À l’occasion de la Journée internationale de la créativité et de l’innovation, le Groupe SEB et Norstat dévoilent un constat clair : la France reste perçue comme une terre d’innovation, mais le passage à l’action pose encore problème.
Présenté au Sénat lors d’un colloque dédié à la compétitivité, ce sondage met en lumière un paradoxe français. D’un côté, la confiance est forte. De l’autre, les blocages restent nombreux.
Une confiance toujours solide
Première information importante : 76 % des Français considèrent la France comme une terre d’innovation.
Ce chiffre montre que l’image du pays reste positive. Les talents, les idées et les savoir-faire sont reconnus.

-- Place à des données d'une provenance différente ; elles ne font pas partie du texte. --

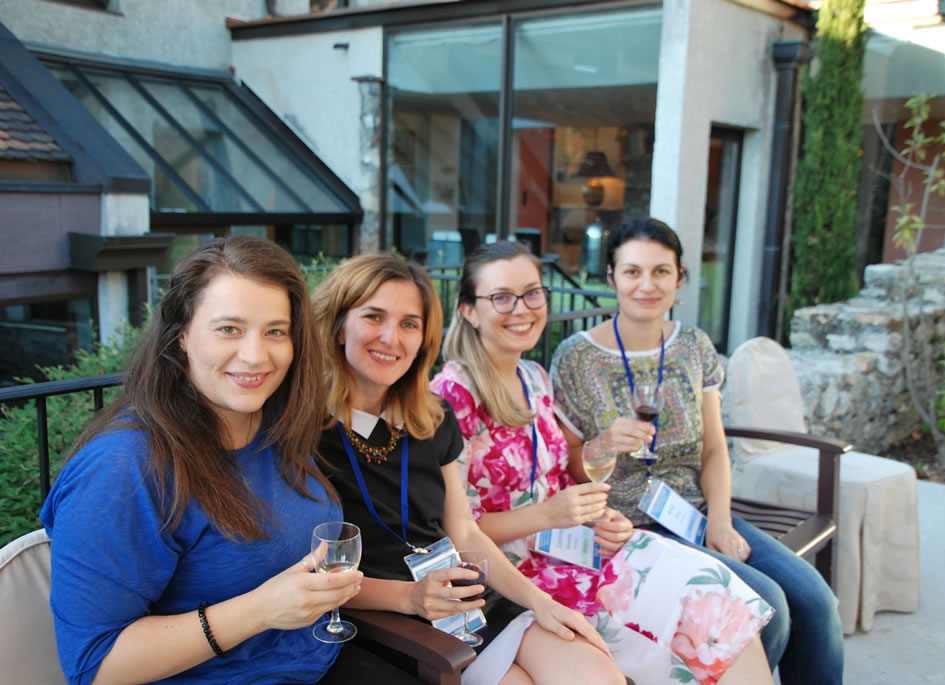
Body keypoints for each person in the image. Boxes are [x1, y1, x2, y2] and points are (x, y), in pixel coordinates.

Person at [39, 235, 416, 685]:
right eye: (229, 329)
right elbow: (95, 666)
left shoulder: (278, 425)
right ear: (180, 336)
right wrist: (258, 611)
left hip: (323, 664)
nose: (256, 355)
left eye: (275, 331)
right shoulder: (124, 467)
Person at [430, 240, 775, 685]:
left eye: (533, 293)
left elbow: (556, 479)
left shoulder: (533, 376)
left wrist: (595, 518)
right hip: (510, 579)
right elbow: (455, 531)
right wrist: (550, 514)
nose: (521, 308)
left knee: (719, 599)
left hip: (568, 552)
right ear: (470, 311)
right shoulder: (453, 395)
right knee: (684, 631)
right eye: (501, 297)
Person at [549, 218, 845, 684]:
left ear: (680, 277)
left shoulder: (693, 346)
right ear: (611, 278)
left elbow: (712, 450)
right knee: (770, 608)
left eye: (661, 272)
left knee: (817, 601)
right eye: (632, 272)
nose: (647, 285)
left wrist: (721, 523)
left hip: (696, 510)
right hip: (627, 526)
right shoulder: (575, 356)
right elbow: (566, 466)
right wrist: (603, 444)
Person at [311, 253, 624, 685]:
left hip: (464, 599)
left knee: (595, 675)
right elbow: (311, 571)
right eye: (373, 316)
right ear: (338, 324)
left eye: (409, 324)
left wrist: (541, 602)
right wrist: (413, 597)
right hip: (384, 616)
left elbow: (466, 532)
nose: (391, 337)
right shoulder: (305, 430)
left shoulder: (431, 417)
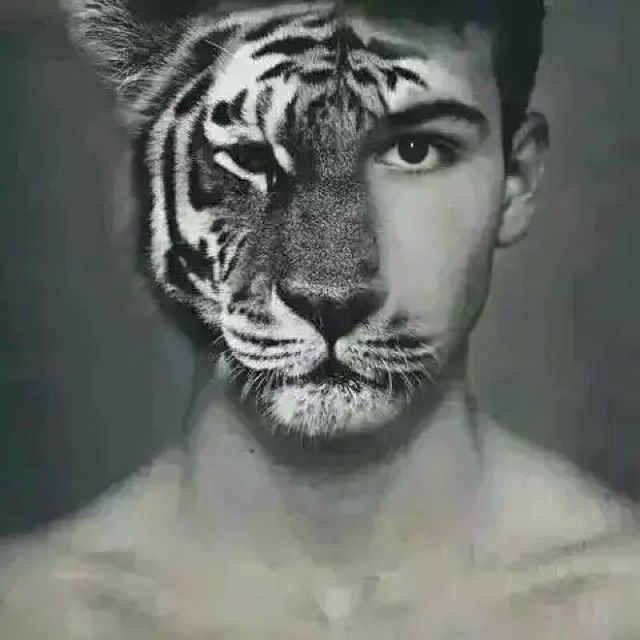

Pour Thierry de la Tour d’Artaise, l’enjeu est désormais ailleurs :
« L’innovation n’est plus une option, c’est une condition de survie industrielle. »
Autrement dit, il ne suffit plus d’innover. Il faut transformer et industrialiser.
La fin du mythe de la “Startup Nation”
Le sondage montre aussi une évolution dans la perception de l’innovation.
Seuls 18 % des Français voient encore les startups comme le moteur principal. À l’inverse, ils se tournent vers des secteurs plus structurés.
Les grandes filières stratégiques arrivent en tête avec 36 %. Et surtout, les attentes changent : les Français veulent une innovation utile.
La santé est la priorité pour 56 % des répondants. Juste derrière, 44 % attendent des innovations concrètes pour la maison et le quotidien.
Un système jugé trop complexe
C’est là que le paradoxe apparaît.
Si les Français croient en l’innovation, ils sont nombreux à estimer que le système ne suit pas. 62 % identifient l’État comme principal frein.
Le premier problème cité reste l’excès de normes (36 %). Viennent ensuite la fuite des talents (20 %) et le manque d’investissements à long terme (16 %).
Pour Raphaël Clave :
« Ce sondage met en lumière une forte confiance dans notre capacité à innover, mais une défiance dans notre capacité à concrétiser. »
Le message est clair : les idées existent, mais elles peinent à se transformer en solutions.
Un besoin de simplification et de stratégie
Face à cette situation, les attentes sont précises.
66 % des Français appellent à une stratégie nationale claire. Ils attendent aussi une simplification du cadre pour faciliter l’innovation.
L’objectif est de mieux articuler les acteurs publics et privés pour passer plus vite de l’idée au produit.
Un optimisme qui reste fragile
Malgré ces freins, l’optimisme reste présent. 64 % des Français croient en l’avenir de l’innovation française dans les dix prochaines années.
Mais cette confiance n’est pas acquise. Elle dépendra de la capacité à transformer les projets en solutions concrètes.
L’innovation comme levier industriel
Le Groupe SEB incarne justement cette approche.
Avec plus de 1 500 collaborateurs dédiés à l’innovation et 250 millions d’euros investis chaque année en R&D, le groupe mise sur un modèle simple : transformer rapidement les idées en produits accessibles.
Aujourd’hui, 60 % de son chiffre d’affaires repose sur des produits de moins de trois ans.
Un exemple qui illustre une réalité : l’innovation ne crée de valeur que si elle est mise sur le marché.